Stored data entries:
*** Begin section ***
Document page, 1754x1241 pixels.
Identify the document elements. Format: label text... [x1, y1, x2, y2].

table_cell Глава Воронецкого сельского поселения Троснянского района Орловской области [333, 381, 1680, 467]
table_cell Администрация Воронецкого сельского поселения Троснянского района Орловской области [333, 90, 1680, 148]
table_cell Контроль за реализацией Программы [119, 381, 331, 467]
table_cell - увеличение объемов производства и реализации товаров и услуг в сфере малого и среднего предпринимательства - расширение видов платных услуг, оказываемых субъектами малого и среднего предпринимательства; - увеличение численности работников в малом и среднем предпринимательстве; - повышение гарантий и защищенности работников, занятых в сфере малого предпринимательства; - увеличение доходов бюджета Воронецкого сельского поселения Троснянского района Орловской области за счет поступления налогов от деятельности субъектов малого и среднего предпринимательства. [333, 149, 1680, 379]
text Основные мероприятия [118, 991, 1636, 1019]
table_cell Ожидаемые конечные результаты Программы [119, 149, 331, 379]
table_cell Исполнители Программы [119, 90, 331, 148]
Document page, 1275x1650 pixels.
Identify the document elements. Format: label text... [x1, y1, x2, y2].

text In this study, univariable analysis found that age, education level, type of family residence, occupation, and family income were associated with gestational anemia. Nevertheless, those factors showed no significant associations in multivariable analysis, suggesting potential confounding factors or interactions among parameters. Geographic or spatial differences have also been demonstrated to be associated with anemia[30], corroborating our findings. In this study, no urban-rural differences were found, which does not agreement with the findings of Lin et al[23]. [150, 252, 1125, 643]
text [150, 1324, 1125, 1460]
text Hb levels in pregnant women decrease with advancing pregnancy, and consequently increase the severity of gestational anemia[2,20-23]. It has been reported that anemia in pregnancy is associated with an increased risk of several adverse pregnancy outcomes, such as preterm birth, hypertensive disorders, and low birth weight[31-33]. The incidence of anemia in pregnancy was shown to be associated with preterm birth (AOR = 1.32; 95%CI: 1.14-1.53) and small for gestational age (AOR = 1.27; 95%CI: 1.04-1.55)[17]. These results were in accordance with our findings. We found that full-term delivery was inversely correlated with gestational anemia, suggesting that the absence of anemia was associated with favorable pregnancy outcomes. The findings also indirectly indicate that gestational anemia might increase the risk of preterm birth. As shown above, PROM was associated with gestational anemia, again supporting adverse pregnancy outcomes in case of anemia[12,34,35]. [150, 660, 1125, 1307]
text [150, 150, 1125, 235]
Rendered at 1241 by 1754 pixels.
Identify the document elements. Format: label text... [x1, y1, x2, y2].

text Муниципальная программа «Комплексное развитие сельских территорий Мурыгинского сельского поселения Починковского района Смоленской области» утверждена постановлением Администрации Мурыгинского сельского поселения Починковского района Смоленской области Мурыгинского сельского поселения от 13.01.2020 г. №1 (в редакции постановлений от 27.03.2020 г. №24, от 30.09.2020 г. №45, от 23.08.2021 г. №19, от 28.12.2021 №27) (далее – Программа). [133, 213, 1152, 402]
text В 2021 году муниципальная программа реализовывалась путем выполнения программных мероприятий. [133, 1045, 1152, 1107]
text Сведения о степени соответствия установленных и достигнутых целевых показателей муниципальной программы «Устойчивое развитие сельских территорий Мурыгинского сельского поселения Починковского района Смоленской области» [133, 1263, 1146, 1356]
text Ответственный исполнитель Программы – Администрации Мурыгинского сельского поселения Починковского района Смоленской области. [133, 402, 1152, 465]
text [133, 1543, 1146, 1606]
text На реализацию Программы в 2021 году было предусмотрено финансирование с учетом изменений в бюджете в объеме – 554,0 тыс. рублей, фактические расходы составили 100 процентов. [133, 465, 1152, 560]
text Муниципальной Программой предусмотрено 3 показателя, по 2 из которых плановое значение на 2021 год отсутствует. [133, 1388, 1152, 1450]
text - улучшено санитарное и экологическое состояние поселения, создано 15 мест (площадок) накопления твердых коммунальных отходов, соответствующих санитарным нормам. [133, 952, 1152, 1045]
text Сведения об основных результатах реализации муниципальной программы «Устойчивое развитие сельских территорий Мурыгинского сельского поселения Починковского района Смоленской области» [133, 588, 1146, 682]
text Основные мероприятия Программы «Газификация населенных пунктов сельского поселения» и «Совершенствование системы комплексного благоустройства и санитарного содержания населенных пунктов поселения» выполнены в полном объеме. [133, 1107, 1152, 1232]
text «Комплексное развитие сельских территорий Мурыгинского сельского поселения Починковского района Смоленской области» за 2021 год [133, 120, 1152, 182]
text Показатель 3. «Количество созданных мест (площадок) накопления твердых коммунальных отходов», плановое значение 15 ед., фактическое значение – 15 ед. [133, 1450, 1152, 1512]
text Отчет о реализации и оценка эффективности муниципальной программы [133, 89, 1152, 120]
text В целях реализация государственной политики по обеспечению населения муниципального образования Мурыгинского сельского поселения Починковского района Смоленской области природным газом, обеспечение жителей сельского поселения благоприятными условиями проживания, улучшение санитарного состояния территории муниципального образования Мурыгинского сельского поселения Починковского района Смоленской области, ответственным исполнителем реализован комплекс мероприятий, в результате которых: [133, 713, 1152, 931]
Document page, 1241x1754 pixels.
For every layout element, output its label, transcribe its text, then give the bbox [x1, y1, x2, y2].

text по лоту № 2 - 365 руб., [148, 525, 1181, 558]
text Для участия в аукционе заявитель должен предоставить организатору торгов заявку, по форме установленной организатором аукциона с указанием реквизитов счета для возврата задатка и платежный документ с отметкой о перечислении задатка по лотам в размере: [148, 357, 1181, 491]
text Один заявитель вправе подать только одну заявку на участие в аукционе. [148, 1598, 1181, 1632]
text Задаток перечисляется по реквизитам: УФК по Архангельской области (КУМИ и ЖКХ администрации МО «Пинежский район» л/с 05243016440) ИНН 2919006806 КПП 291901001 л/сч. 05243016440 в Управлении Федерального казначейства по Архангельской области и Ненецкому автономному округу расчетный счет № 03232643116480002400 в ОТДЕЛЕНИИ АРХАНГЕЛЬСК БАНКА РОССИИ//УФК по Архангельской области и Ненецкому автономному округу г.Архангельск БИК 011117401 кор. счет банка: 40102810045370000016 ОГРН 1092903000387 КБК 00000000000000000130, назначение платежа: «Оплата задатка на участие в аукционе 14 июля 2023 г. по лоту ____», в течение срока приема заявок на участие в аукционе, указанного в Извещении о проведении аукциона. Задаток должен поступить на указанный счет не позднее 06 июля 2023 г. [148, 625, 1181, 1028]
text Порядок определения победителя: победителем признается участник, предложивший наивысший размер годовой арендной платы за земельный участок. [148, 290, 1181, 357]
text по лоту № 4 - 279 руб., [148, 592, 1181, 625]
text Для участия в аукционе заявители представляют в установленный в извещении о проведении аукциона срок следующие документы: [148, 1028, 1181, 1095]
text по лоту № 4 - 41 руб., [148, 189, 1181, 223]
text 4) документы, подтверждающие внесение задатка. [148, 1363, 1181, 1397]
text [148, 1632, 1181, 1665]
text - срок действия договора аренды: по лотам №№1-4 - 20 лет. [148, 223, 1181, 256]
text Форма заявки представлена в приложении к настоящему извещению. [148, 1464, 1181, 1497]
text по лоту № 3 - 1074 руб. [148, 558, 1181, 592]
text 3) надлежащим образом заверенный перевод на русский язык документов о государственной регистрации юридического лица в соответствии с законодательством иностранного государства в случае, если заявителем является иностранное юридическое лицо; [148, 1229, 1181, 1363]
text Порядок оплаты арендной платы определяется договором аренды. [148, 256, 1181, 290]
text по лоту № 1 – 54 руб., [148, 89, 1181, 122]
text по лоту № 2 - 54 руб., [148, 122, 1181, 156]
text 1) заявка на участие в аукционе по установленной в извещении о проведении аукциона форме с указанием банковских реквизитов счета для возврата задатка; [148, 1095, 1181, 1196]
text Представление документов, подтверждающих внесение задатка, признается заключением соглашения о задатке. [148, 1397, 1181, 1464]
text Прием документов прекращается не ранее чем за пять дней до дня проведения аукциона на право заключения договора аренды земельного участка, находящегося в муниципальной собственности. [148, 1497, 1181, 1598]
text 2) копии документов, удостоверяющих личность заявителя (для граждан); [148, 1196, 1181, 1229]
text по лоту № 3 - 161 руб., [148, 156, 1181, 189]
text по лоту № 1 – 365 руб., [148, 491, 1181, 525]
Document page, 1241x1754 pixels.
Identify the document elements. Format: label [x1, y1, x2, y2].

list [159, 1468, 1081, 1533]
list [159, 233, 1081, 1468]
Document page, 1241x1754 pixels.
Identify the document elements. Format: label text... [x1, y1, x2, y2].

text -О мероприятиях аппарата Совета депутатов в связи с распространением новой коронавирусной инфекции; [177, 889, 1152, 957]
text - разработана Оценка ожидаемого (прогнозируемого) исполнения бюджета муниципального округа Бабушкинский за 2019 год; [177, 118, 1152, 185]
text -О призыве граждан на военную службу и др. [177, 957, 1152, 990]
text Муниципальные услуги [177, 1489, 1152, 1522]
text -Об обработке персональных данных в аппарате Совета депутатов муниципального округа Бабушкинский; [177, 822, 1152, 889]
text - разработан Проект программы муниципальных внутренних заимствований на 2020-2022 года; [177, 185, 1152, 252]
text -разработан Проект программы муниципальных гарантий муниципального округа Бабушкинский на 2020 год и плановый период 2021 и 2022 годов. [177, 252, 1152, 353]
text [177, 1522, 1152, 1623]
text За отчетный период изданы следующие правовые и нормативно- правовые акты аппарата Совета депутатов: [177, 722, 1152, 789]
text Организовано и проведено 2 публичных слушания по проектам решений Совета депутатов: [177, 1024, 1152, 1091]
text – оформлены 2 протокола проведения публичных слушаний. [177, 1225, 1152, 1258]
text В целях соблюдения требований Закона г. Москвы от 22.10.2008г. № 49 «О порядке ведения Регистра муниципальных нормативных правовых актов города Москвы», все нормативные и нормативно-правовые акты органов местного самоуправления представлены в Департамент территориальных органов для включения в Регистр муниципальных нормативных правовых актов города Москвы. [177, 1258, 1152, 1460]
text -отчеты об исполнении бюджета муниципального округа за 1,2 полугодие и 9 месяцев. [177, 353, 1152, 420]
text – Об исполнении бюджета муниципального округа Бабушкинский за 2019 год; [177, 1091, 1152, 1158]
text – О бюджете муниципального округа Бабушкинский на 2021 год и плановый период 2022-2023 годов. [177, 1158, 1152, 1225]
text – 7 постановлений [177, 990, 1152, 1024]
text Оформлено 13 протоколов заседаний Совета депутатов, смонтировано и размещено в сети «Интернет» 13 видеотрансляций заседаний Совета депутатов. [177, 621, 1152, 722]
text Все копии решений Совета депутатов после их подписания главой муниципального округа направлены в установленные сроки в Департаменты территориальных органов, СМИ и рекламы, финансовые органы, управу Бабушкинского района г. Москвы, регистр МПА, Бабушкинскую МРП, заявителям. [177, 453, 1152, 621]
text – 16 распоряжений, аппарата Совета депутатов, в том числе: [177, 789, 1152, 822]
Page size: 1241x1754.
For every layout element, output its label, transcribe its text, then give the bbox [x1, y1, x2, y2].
*** End section ***
* EXERCISE INSTRUCTIONS *
Which lines of the entries contain "граждан"? Count them and write only the number.

* THE COMPLETED TASK *
2